• Extracted information:
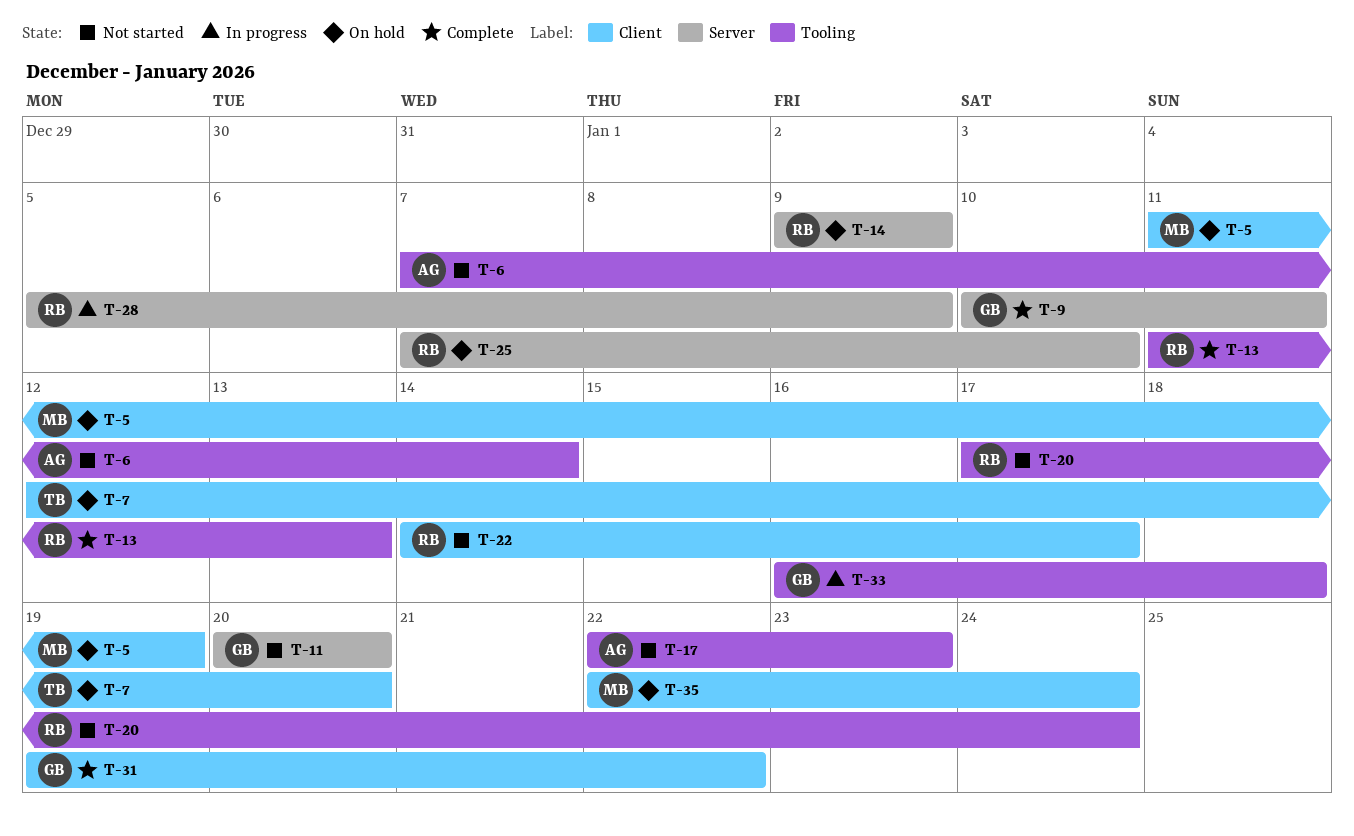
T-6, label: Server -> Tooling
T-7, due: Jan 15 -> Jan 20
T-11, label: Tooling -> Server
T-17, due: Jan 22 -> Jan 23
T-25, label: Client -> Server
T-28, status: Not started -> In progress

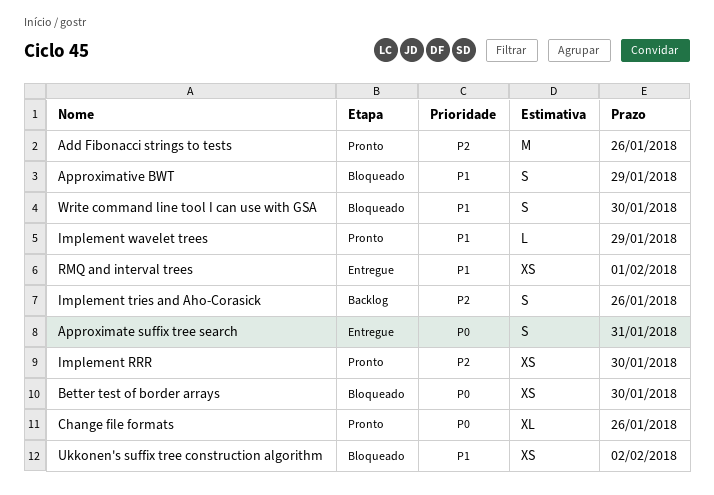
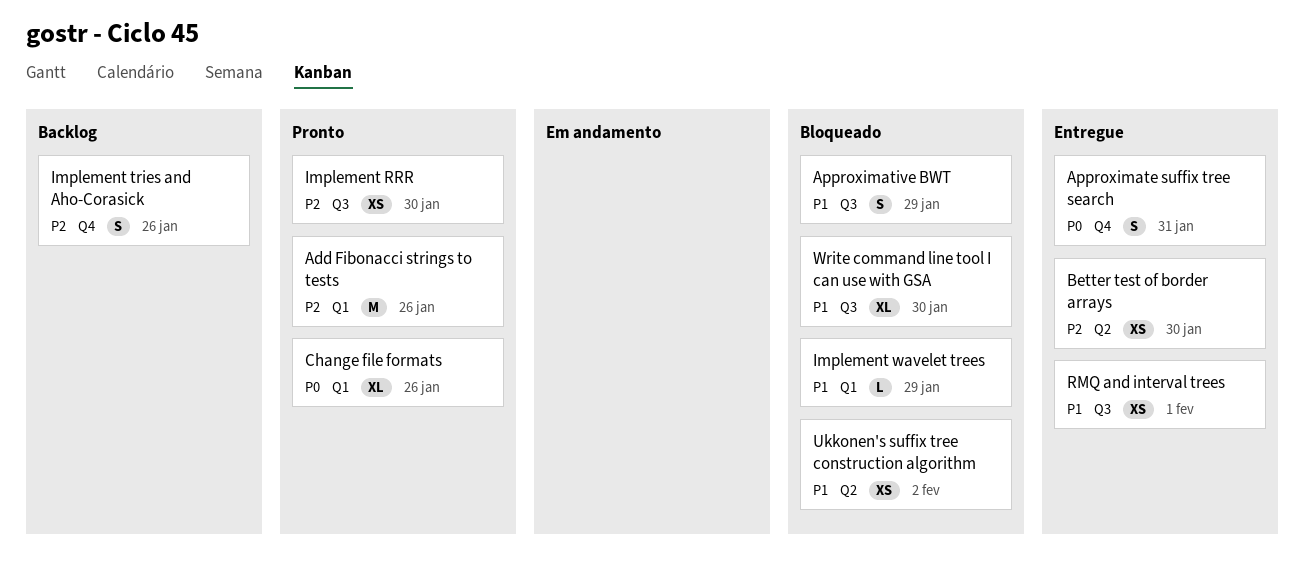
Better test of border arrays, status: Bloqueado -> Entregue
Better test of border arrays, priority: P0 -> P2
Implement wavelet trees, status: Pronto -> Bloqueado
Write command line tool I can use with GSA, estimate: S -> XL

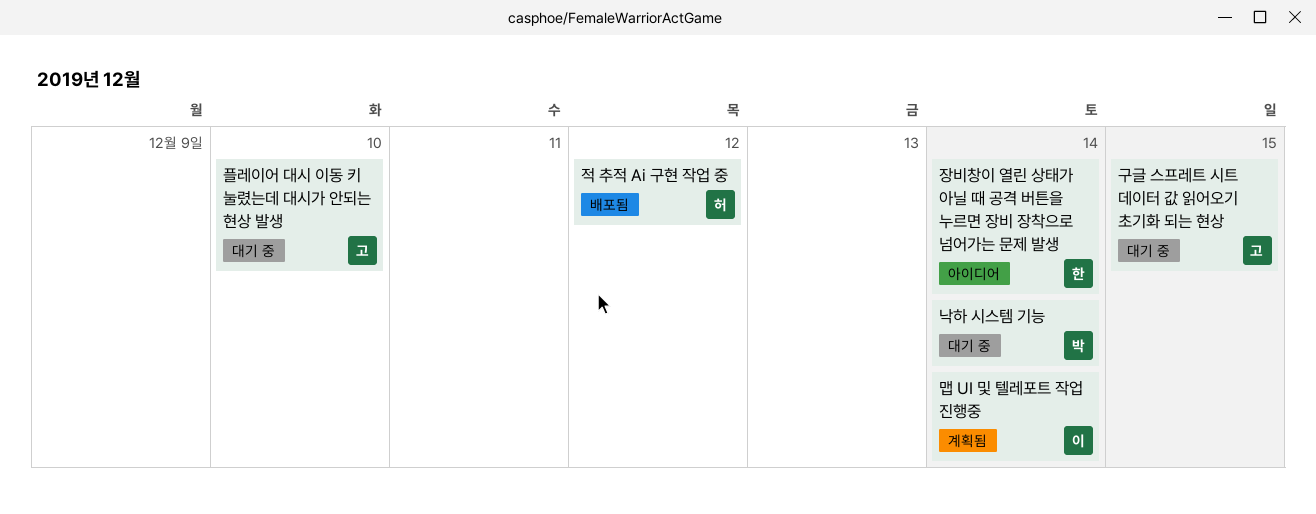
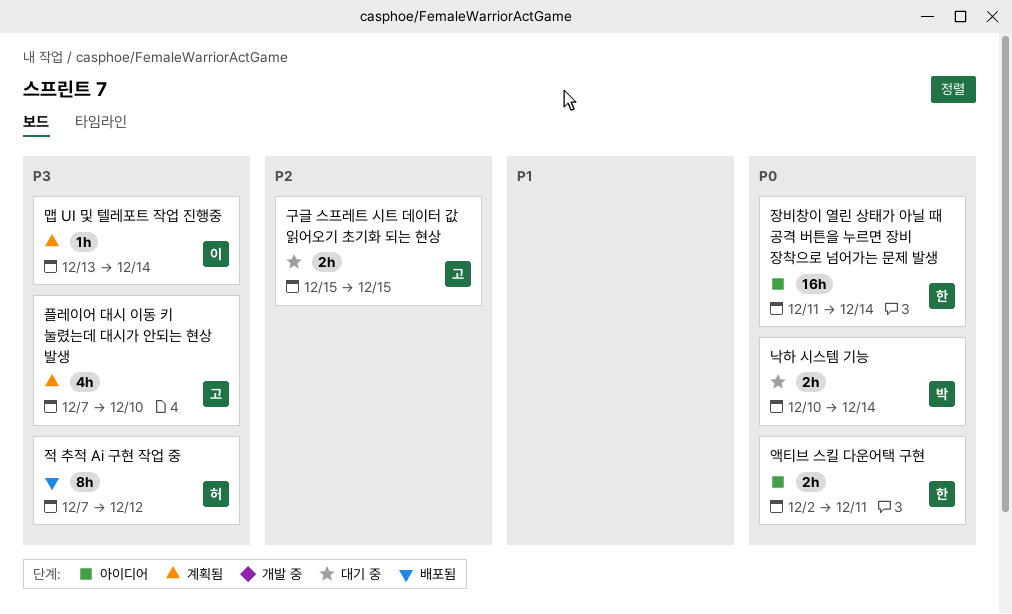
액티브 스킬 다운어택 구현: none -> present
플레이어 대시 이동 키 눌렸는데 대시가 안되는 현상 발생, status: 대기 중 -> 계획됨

• Work required: Every line of the records must come back unchanged, except that pictures are dropped.

• Task solution:
T-6, label: Server -> Tooling
T-7, due: Jan 15 -> Jan 20
T-11, label: Tooling -> Server
T-17, due: Jan 22 -> Jan 23
T-25, label: Client -> Server
T-28, status: Not started -> In progress

Better test of border arrays, status: Bloqueado -> Entregue
Better test of border arrays, priority: P0 -> P2
Implement wavelet trees, status: Pronto -> Bloqueado
Write command line tool I can use with GSA, estimate: S -> XL

액티브 스킬 다운어택 구현: none -> present
플레이어 대시 이동 키 눌렸는데 대시가 안되는 현상 발생, status: 대기 중 -> 계획됨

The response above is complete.